Music Could Help Reduce Pain for Cancer, Mesothelioma Patients
The effects of music therapy on patients with conditions from breast to lung cancer has been studied for years. The results have been so positive, that many cancer centers have integrated music therapy into their support programs for patients before, during and after treatment. MD Anderson Cancer Center, UT Southwestern Medical Center, and Huntsman Cancer Institute are just a few.
According to MD Anderson, “when used in conjunction with conventional cancer treatments, music therapy has been found to help reduce pain and discomfort, improve mood and diminish stress, increase quality of life, and allow patients to better communicate their fears, sadness or other feelings.” Says UT Southwestern, “research has shown that music therapy can lower patients’ blood pressure, reduce pain, nausea, and anxiety, and encourage self-expression.”

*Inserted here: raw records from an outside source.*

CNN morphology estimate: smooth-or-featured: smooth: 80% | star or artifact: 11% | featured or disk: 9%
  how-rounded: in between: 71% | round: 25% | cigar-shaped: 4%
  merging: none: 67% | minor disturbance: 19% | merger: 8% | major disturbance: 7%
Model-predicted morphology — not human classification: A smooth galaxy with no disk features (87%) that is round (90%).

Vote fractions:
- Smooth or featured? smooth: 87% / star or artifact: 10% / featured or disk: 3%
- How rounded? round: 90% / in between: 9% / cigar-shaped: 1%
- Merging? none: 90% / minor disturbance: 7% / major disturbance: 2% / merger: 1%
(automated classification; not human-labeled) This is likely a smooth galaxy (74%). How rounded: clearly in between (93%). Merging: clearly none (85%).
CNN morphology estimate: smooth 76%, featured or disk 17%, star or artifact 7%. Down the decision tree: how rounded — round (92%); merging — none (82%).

And in “Five Ways Music Therapy Can Help During Cancer Treatment,” Huntsman Cancer Center said, “studies have shown that music therapy can help reduce pain perception.” A study patients who underwent surgery for lung cancer, showed that “patients who received music therapy before and after surgery reported less pain and had lower blood pressure, heart rate and anxiety.”

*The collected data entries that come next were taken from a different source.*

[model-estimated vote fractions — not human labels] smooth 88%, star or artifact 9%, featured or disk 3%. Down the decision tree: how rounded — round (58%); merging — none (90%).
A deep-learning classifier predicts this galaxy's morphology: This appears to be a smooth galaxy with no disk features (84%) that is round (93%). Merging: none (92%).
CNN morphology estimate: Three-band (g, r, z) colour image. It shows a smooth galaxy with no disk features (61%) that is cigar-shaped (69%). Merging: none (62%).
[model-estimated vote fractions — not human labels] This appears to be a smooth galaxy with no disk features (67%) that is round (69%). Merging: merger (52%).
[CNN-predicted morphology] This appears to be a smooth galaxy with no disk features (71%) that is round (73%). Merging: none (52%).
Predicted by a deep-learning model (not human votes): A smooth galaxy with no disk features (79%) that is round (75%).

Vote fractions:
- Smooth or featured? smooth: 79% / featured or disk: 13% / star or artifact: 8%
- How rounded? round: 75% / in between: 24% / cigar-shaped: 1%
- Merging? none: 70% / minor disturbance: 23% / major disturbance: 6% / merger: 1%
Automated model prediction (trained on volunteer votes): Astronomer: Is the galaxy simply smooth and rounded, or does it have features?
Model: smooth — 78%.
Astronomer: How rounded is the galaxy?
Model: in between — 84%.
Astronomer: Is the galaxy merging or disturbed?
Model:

So what exactly is music therapy? The American Music Therapy Association (AMTA) defines this complementary therapy as the clinical and evidence-based use of music interventions to accomplish individualized goals by a credentialed professional who has completed an approved music therapy program. Music therapy may include:
- Composing personalized songs
- Interpreting lyrics
- Listening to music with patients
- Singing to the patient
Some music therapists may also use drumming to meet the physical, emotional, psychological, spiritual, and social needs of the patient and their families.
During a typical music therapy session, music therapists try to assess how patients are coping with their diagnosis, how they are handling the day’s appointment and what, in general, is on their mind, says UT Southwestern. Next, the therapist will determine the type of music the patient likes and if they would like to sing, play music, write music, all of the above or nothing at all. Maybe the patient would just like to listen, in which case, the therapist may sing for the patient, play for the patient or both.

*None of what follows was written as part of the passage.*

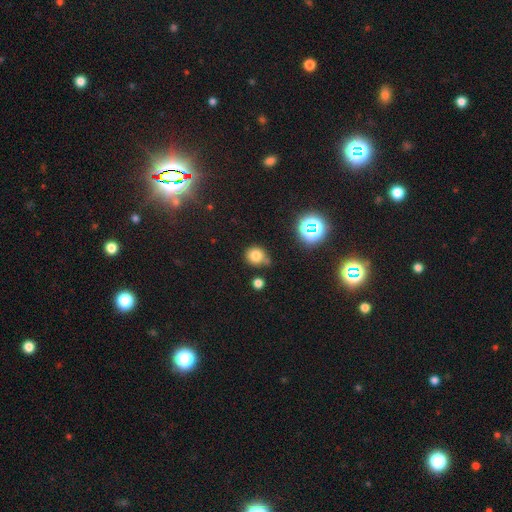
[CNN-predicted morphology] Smooth or featured? Predicted: smooth (p=0.75). How rounded? Predicted: round (p=0.78). Merging? Predicted: none (p=0.61).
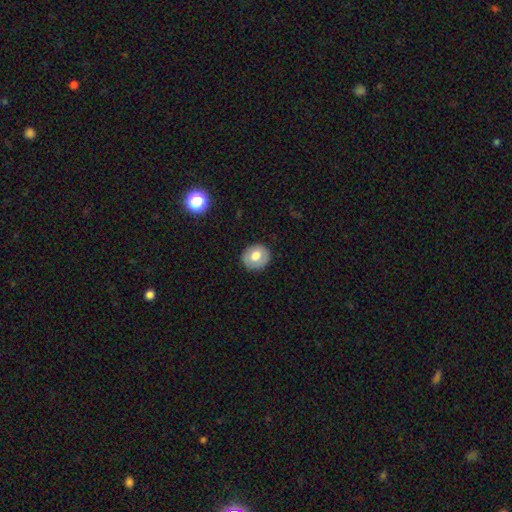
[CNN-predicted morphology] Smooth or featured? Predicted: smooth (p=0.72). How rounded? Predicted: round (p=0.81). Merging? Predicted: none (p=0.87).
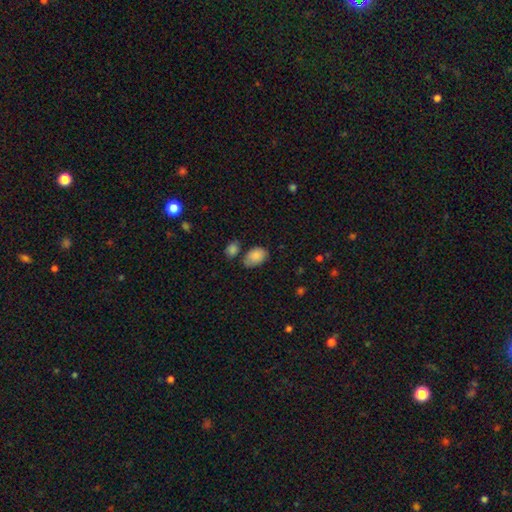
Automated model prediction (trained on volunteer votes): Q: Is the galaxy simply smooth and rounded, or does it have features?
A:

“We sing with and for patients often,” says UT Southwestern. “We have guitars, so, when it’s appropriate, we can incorporate those into the session, too. If the patient wants to try songwriting, we can improvise on the spot or use a template to make it an easy process.” Group singing is another option that MD Anderson says, “improves mood, coping strategies and pain management, and has other health benefits.” The Integrative Medicine Center at MD Anderson provides music therapy for children and adult inpatients, outpatients and their families including individual and group sessions, using passive listening or actively playing various musical instruments.
No musical experience is required to participate in or reap the benefits of music therapy at any center and it is generally offered at no cost.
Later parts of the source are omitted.